The following is the original and the rewrite can be found by clicking here.
I was recently rummaging around my makeshift office* and came across a very neat stack of papers held together with a large paperclip; on further inspection I just started to smile. It was one of those smiles that come with grand memories, special moments, and one’s refection on personal growth.
This stack of paper span about five years and in its totality could be called a “Sales Team Development Program”; it represented the iterative events that started with a dramatic expansion of an Inside Sales Team, included the development of an inside sales training program, and finished with the creation of a development program that included the hiring, training and strategic deployment of outside sales representatives. It contained the original “pitch slide”, detailed sales reports, an overview of the development program, people metrics, insight into managing the Y Generation, performance dashboards, “hits & misses”, recommendation slides, and a picture of the original inside sales team.

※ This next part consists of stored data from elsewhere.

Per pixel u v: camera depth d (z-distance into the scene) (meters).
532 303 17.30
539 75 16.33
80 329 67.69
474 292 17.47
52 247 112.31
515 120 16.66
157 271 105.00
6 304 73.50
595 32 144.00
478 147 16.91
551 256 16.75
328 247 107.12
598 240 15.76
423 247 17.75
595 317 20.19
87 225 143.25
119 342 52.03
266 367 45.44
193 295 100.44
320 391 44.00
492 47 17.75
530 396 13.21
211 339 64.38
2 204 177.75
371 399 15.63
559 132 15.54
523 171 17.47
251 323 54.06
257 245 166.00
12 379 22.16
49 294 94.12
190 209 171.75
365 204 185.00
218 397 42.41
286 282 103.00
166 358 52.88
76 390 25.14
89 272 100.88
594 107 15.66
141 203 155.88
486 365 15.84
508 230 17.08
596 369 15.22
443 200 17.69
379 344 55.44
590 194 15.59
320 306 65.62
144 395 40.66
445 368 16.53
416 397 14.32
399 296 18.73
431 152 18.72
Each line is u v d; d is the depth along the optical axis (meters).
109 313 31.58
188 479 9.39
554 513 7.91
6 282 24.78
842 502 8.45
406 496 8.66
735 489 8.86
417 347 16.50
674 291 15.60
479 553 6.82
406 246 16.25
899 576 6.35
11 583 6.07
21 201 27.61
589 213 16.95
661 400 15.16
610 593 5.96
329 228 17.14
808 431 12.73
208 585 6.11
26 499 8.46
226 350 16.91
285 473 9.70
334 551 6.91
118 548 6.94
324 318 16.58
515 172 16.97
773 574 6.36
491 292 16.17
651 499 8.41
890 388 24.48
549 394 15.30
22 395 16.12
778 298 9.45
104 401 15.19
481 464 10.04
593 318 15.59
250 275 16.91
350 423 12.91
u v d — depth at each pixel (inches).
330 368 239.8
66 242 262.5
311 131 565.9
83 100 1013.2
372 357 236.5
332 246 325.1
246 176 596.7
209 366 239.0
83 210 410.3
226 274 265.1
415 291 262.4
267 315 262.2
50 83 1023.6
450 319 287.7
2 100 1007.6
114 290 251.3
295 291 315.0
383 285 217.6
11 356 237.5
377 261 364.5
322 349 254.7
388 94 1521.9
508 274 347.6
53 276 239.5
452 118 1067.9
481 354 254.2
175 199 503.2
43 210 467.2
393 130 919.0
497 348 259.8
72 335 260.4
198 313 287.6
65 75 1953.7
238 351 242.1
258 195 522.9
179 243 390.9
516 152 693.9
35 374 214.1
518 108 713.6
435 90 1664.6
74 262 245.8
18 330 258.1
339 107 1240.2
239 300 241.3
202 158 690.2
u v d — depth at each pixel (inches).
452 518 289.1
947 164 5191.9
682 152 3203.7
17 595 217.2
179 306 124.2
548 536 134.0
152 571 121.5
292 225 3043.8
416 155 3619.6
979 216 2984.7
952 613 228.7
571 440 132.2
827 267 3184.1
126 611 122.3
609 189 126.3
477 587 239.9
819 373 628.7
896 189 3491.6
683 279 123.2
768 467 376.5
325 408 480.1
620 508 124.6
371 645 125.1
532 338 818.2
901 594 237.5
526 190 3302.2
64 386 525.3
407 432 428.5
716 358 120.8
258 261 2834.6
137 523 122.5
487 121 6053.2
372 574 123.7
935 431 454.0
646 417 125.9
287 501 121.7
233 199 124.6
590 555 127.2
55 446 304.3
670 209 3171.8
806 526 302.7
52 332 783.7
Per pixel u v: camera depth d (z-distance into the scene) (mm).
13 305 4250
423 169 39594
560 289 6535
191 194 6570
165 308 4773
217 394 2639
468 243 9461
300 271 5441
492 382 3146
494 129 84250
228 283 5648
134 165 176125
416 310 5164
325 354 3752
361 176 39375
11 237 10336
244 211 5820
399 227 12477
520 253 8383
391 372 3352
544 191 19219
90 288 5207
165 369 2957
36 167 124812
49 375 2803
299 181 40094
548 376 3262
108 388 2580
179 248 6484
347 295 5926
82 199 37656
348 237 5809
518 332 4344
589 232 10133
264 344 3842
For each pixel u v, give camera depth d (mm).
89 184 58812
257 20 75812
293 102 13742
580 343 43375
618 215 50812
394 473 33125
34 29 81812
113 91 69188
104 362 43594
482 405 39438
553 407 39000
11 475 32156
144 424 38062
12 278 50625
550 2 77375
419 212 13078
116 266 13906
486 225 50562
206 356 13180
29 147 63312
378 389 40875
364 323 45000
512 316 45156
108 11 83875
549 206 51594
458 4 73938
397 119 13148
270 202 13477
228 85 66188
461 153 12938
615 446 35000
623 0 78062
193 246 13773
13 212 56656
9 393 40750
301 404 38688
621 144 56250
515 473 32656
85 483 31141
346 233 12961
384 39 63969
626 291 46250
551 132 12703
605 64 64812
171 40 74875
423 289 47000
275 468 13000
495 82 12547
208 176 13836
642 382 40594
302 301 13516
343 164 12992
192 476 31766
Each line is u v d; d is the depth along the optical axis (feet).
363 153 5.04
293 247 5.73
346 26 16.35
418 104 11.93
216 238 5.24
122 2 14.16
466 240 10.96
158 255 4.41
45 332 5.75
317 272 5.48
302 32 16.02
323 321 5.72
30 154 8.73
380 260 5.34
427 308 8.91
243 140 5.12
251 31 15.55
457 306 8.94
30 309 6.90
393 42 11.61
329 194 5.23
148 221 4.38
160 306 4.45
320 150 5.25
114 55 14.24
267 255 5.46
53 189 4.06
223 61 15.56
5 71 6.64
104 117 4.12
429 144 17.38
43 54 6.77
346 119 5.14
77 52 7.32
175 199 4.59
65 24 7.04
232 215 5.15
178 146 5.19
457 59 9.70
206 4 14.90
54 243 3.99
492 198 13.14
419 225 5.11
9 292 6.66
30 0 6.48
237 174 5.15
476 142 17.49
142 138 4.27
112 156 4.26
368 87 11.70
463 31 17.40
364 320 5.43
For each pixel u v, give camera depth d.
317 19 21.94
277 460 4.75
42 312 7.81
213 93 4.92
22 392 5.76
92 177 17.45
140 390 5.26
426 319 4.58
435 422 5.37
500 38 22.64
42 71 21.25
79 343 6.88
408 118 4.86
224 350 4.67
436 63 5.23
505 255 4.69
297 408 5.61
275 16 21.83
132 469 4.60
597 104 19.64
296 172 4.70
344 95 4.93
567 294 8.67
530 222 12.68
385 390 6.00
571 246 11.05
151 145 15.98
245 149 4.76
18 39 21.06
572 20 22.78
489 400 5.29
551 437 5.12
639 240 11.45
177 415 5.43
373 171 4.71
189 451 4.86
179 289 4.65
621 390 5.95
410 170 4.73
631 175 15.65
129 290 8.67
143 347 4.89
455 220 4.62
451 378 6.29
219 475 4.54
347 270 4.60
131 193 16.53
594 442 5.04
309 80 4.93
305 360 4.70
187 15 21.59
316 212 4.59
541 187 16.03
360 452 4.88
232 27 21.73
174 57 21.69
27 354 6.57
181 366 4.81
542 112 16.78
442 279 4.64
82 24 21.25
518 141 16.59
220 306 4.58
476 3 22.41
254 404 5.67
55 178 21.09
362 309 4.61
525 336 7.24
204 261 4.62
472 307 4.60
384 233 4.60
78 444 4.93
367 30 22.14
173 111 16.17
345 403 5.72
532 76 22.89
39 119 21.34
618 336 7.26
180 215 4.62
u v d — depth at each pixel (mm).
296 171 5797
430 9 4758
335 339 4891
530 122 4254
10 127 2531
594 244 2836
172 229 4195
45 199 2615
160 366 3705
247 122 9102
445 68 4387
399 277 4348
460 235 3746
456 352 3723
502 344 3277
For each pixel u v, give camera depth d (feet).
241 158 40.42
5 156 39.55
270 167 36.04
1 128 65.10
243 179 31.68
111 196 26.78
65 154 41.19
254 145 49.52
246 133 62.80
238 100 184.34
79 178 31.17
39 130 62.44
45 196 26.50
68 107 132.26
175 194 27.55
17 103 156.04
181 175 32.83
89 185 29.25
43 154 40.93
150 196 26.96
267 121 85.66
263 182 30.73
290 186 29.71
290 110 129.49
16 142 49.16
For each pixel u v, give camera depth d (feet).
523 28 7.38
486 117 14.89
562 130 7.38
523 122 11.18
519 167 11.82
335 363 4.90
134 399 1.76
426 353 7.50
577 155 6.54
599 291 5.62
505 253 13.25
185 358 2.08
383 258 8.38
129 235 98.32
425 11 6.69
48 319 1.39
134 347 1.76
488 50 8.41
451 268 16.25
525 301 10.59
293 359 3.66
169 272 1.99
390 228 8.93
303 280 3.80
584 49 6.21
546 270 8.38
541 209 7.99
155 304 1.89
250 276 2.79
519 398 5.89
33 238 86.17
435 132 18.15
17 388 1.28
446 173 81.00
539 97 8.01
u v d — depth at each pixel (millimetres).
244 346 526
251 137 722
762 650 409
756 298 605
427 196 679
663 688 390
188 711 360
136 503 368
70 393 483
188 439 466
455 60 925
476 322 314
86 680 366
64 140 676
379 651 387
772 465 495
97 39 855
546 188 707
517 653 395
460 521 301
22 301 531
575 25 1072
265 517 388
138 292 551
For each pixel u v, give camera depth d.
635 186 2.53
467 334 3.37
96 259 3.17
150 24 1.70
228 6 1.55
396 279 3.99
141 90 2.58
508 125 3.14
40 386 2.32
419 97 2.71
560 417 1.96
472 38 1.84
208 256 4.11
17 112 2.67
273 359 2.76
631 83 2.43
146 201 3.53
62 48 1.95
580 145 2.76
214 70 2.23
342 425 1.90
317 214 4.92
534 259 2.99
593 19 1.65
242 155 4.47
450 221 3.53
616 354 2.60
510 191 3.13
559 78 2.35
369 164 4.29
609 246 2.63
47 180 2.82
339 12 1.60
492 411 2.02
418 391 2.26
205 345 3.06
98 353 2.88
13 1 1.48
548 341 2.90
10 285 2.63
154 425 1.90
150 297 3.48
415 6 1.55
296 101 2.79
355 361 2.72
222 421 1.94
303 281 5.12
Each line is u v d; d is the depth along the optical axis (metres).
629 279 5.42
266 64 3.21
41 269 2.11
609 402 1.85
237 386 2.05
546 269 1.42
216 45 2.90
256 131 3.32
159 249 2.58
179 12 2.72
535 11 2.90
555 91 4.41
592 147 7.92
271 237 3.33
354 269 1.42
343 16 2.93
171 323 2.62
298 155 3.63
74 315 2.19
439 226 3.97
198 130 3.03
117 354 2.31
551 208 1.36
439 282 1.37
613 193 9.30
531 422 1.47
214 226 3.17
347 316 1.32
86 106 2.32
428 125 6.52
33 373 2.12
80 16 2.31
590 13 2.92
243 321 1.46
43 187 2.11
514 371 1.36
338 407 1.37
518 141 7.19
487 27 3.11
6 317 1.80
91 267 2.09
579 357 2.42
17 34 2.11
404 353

It was the time capsule from a very exciting time.
As you would expect, there were ample revenue metrics... revenue to plan, revenue growth, revenue by person, etcetera (there are many ways to look at revenue data it seems), but what also struck me was the amount of information and thinking we had regarding people, their development, and culture - I have always believed “people are everything" but can't help wonder if my beliefs shaped the documents or vice versa... I suspect a little of both.
Armed upfront with the competencies needed to be successful in the role, I would hire and on-board people who showed abilities to develop into those competencies, were effective communicators, would fit into the culture (team), and had the potential to be promoted (exported) into advanced roles. An effective hire was important.
As important as an effective hire was, development of that hire was imperative.
Development is the socialization of behaviours and competencies that leads to a highly skilled team, higher productivity, low unwanted turnover and a culture of excellence. Each team member is taken through an iterative process of Assessment / Planning / Implementation and Rhythm to develop competency and behaviour; a positive impact would be seen as the momentum of competency success increased, not only with the individual but the overall team. I should point out when I say positive impact I'm specifically referring to revenue growth and over plan performance.
Some of the competencies evolved over the years, such as SPIN selling changing to PSS or calling out Revenue Plan Achievement in a clearer fashion (in the beginning it was part of Accelerating/Closing) but I never changed the framework for developing successful sales teams. It just seemed to work.
I get that people development is time consuming and can get in the way of "hitting the number" or the rigor of those weekly deep dive forecasting calls with finance, but as my time capsule has reminded me, a well developed team can make "hitting the number" much, much easier.
* It seems my office is now wherever my laptop is but I still have a designated area for my printer and important files. As a note to myself, I should look through those files to see if they really are that important.